The next step is to add some random noise and blur. In ICSAA, gaussian noise and gaussian blur are chosen. Gaussian blur indeed has the denoise effect, but the noise level and blur kernel size can be adjusted to get a good result. The purpose of adding noise and then blur is to make the letter blend into the background, making it harder for OCR to identify while keeping it easy for humans to identify.
This is an example:
There are several limitations to this project. The first limitation is that the user samples are limited. Another limitation is that in the definition part, the judgement of the user-friendly level might be objective or biased. The data-friendly level is also hard to decide since the CAPTCHA details are not open to the public. Besides, the judgement of the anti-bot detection level might also be biased. Because most of the models are found on the Internet and are not fine-tuned for ICSAA. The last limitation is that ICSAA is not user-friendly enough since some users complain that it is difficult to recognize the letters or numbers.
Some proposal, such as DingXiang, suggests that generative AI could be used to generate CAPTCHA. However, there are several concerns. The first concern is that the questions generated by generative AI might be solved by other generative AI since generative AI such as GPT-4 or Claude Opus are good at quantitative reasoning and image recognition. Another concern is that the cost of using generative AI might be high. Besides, it takes a long time for generative AI to create an image, which might reduce the user experience.

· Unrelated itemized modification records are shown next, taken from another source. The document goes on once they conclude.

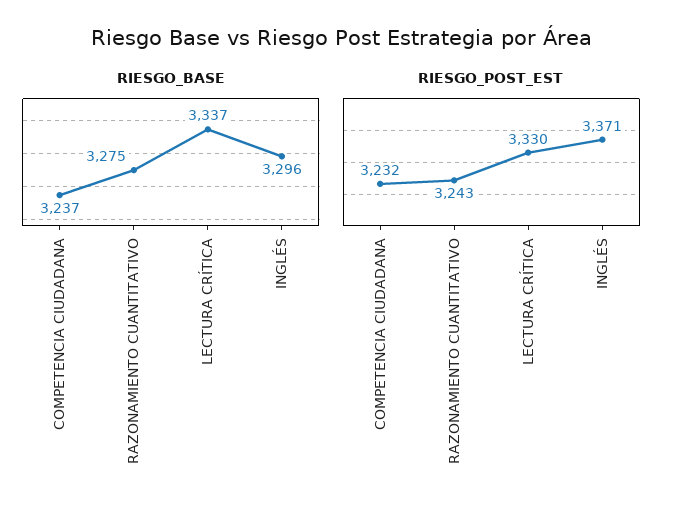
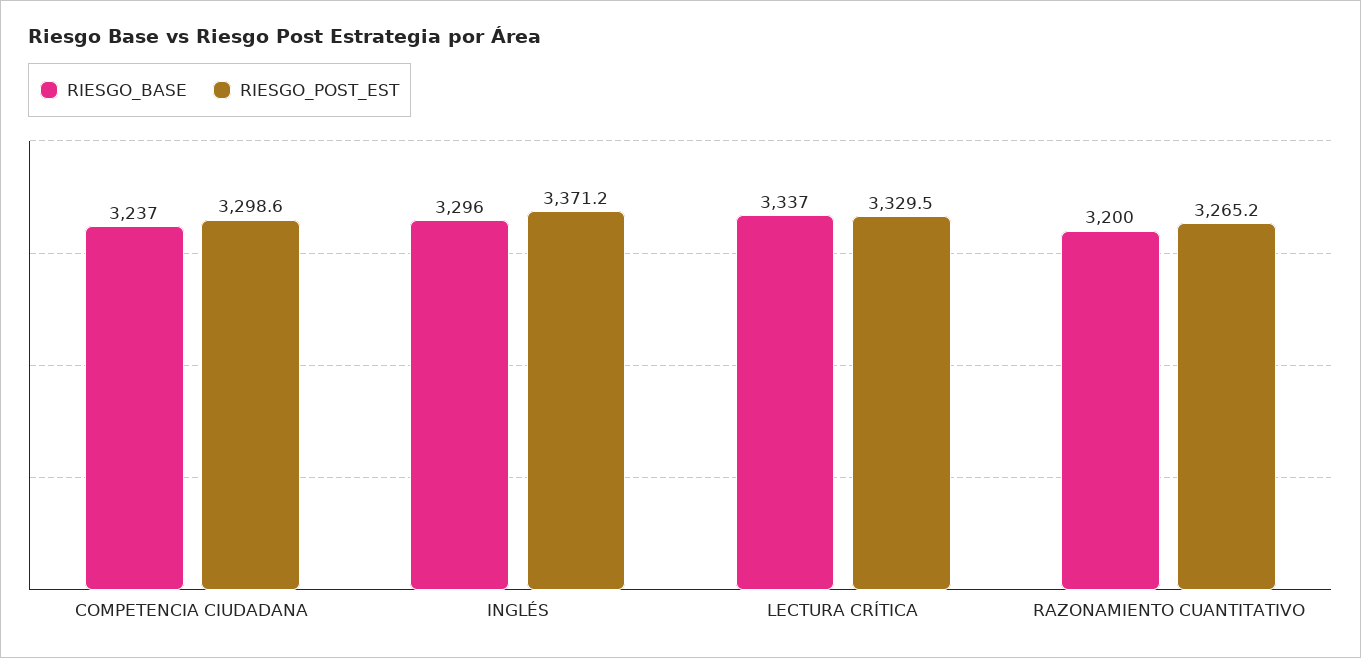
RIESGO_BASE, RAZONAMIENTO CUANTITATIVO: 3275 -> 3200
RIESGO_POST_EST, COMPETENCIA CIUDADANA: 3232 -> 3298.6
RIESGO_POST_EST, RAZONAMIENTO CUANTITATIVO: 3243 -> 3265.2

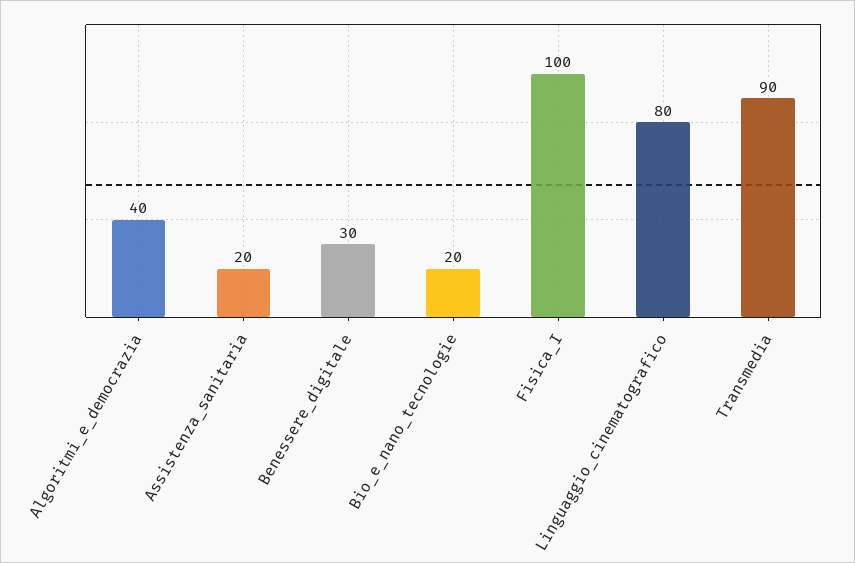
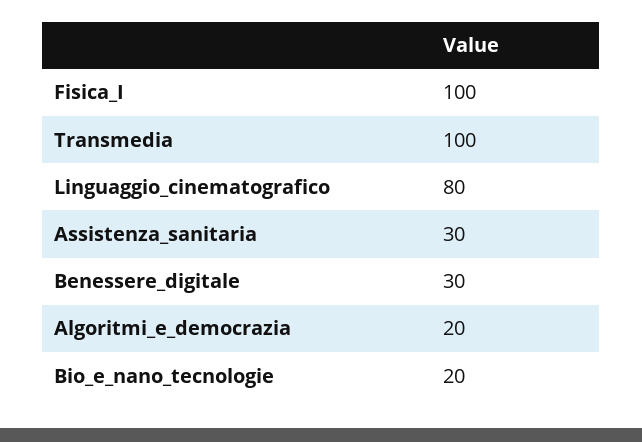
Algoritmi_e_democrazia: 40 -> 20
Assistenza_sanitaria: 20 -> 30
Transmedia: 90 -> 100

Theoretically, ICSAA can also be bypassed by a find-tuned OCR model. During the testing, it was found that some models are robust to noise while some are robust to direct blocking (e.g. thick lines). So a fine-tuned model is supposed to identify the letters. Besides, after combining both noise and thick lines, the letters are hard for humans to recognize. In the future, I will work on a new CAPTCHA, which will be user-freiendly, data-friendly, anti-bot recognition and anti-brute force attack. The new CAPTCHA will be based on image matching but will be better than only image matching.